While still a young lay woman, Julian asked God for three gifts: a profound experience of the passion of Christ, a physical illness, and the three ‘wounds’ of contrition, compassion, and earnest longing for God.  She was granted them, but the first and the third came to her through physical illness.  In her book, she records that when she was thirty, ‘God sent me a physical illness in which I lay for three days and three nights.  On the fourth night I took all the rites of holy church and did not think that I would live until morning.’  Propped up in bed, losing both feeling and sight, Julian saw the crucifix set before her as surrounded by a ‘universal light’; and in an access of compassion for the dying Jesus had a vision of the ‘red blood trickling down from under the garland, just as I thought it would have done when the garland of thorns was thrust on His blessed head.’ In turn, she understood that ‘both God and man together suffered for me’ and ‘that it was he who showed it to me, without intermediary’. Simultaneously with this ‘bodily sight’ she experienced ‘a spiritual vision of His matchless love’, alone creating and sustaining the whole world.

Julian recovered from her apparently mortal illness, spending the rest of her life reflecting on these  visions, which she gradually recognised as ‘full of deep secrets’ and ‘inner significance’.  For many years an anchoress (an enclosed hermit) at what is now St.
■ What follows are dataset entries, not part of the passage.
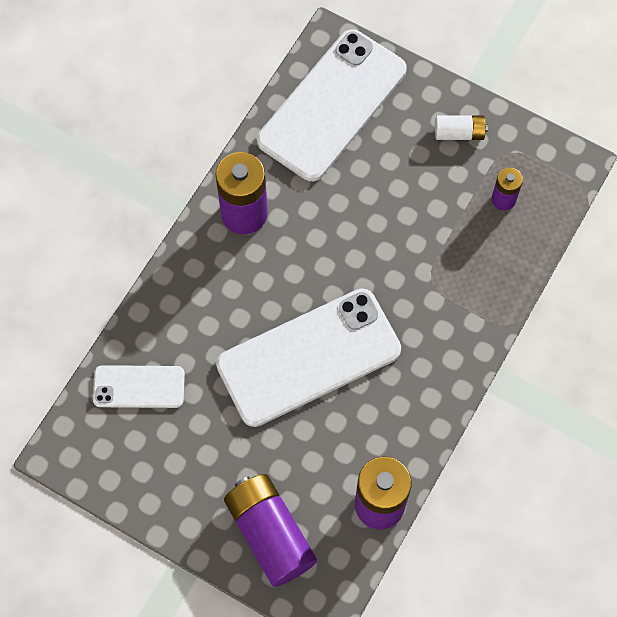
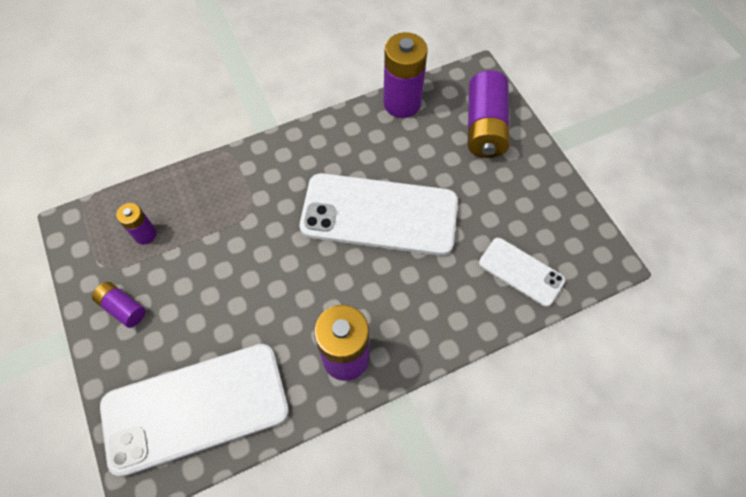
camera: 145 degrees left, 5 degrees down
(459, 133) = (123, 308): white battery -> purple battery

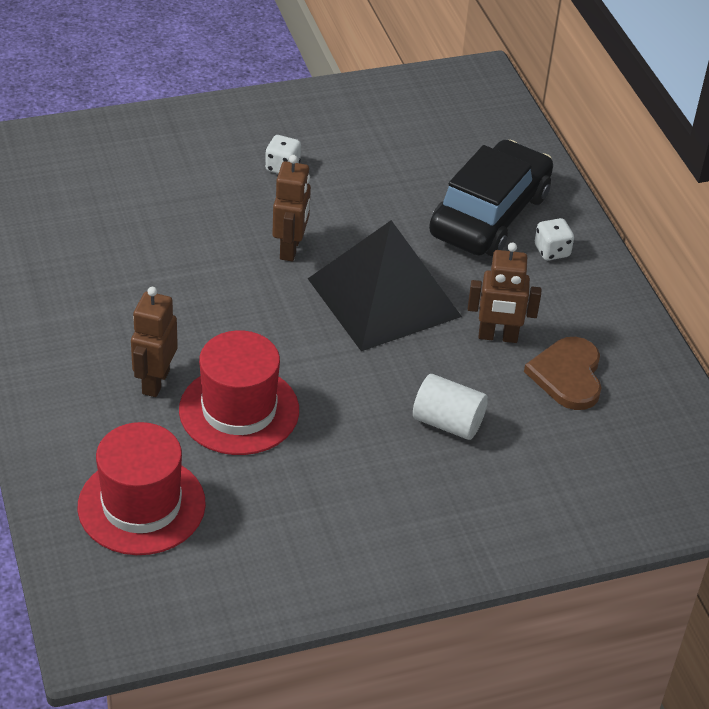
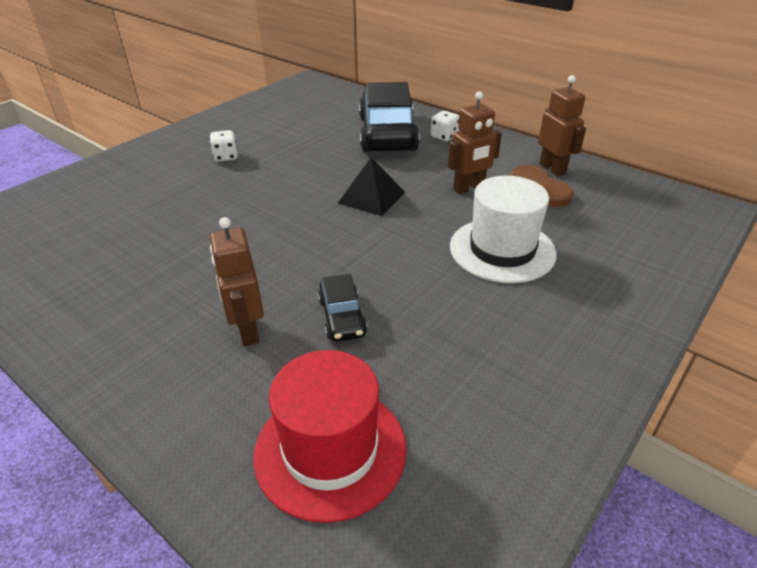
camera: 30 degrees left, 5 degrees down
(239, 410) = (342, 317): red hat -> black car
(290, 249) = (276, 196): brown robot -> brown robot (552, 169)
(383, 297) = (371, 197): black pyramid -> black pyramid, size x0.53
(447, 423) = (502, 250): white cylinder -> white hat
Julian’s church in Norwich, she wrote a short and a longer account of her visions and interpretations.  Her theology centred around two principles: the all-embracing and all-powerful love of God, and the perfectly physical nature of the incarnate Christ. The first allows us to see that though sin and evil exist in the fallen world, they have no ultimate reality, having been destroyed by Christ’s death and resurrection—‘Ah wretched sin!…You are nothing.  For I saw that God is everything; I did not see you’. The second enables the complete identification of humans, irrevocably identified in physical bodies, with Christ—‘our saviour is our true Mother, in whom we are endlessly born and out of whom we shall never come.’ Her evocation of God as the Mother who endlessly generates and re-creates us through Her/His own suffering, nourishes us spiritually, and disciplines us for our own training, remains her distinctive contribution to Christian spirituality.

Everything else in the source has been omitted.